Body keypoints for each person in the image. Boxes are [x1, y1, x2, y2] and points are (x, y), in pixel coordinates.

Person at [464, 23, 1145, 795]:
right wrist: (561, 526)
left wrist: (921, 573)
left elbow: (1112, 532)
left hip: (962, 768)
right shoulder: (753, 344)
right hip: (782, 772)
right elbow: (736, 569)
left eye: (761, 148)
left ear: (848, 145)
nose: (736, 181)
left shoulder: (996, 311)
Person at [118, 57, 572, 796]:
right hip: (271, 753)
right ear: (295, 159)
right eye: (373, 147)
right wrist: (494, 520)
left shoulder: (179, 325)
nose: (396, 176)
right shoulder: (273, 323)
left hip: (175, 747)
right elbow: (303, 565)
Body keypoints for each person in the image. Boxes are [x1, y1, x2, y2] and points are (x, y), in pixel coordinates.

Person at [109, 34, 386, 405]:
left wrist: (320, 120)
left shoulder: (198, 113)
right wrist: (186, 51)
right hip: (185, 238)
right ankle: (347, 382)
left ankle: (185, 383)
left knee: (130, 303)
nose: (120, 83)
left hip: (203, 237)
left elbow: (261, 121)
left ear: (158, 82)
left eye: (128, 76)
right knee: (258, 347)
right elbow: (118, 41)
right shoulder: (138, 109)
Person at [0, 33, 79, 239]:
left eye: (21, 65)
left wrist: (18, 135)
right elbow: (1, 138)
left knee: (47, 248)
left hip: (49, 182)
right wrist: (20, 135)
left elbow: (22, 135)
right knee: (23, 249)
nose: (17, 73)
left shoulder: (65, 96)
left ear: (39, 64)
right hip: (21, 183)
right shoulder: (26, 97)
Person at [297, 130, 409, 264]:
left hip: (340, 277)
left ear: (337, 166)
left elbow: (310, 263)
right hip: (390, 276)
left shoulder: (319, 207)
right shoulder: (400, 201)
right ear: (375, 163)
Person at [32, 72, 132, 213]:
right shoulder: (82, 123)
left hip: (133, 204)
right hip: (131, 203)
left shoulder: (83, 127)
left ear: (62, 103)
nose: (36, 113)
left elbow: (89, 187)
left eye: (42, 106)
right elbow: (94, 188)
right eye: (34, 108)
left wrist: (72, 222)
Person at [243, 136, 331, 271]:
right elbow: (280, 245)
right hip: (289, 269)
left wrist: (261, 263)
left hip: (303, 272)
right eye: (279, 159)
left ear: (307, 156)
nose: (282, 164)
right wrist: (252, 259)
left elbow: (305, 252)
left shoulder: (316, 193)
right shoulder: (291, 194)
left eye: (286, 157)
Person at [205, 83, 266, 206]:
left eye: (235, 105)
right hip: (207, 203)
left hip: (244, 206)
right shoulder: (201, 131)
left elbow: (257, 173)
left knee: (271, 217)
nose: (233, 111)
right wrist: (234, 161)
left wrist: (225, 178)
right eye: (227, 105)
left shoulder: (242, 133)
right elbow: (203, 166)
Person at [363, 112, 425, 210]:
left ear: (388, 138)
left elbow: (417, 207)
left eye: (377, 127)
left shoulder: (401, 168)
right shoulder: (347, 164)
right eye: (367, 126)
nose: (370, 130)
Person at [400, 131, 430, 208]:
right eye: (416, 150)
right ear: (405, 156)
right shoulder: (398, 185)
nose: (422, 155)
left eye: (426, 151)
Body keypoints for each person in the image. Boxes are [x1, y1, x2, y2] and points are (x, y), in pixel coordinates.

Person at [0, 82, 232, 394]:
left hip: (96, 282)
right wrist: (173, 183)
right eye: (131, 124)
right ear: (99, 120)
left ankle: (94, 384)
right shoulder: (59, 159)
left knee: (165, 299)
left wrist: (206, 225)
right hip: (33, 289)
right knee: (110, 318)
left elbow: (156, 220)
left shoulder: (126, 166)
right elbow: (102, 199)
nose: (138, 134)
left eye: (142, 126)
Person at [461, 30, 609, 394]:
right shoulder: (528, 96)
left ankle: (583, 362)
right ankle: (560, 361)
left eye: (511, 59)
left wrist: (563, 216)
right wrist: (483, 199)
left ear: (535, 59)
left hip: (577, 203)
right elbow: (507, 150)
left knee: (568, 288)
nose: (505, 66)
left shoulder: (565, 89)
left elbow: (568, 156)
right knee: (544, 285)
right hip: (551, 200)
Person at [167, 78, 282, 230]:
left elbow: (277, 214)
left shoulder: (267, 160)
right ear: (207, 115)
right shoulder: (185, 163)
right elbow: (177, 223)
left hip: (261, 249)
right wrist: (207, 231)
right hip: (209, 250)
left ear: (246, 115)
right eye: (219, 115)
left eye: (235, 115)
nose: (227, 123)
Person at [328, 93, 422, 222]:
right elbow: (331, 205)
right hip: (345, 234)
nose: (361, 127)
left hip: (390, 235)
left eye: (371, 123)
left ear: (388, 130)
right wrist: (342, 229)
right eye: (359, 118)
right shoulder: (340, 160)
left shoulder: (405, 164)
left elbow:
++++++++++
Problem statement:
Set down, exactly as they stand above, the lines starting with the line with "left shoulder: (565, 89)" and going on through the line with "right eye: (219, 115)", and no others.

Response to the task:
left shoulder: (565, 89)
left elbow: (568, 156)
right knee: (544, 285)
right hip: (551, 200)
Person at [167, 78, 282, 230]:
left elbow: (277, 214)
left shoulder: (267, 160)
right ear: (207, 115)
right shoulder: (185, 163)
right elbow: (177, 223)
left hip: (261, 249)
right wrist: (207, 231)
right hip: (209, 250)
left ear: (246, 115)
right eye: (219, 115)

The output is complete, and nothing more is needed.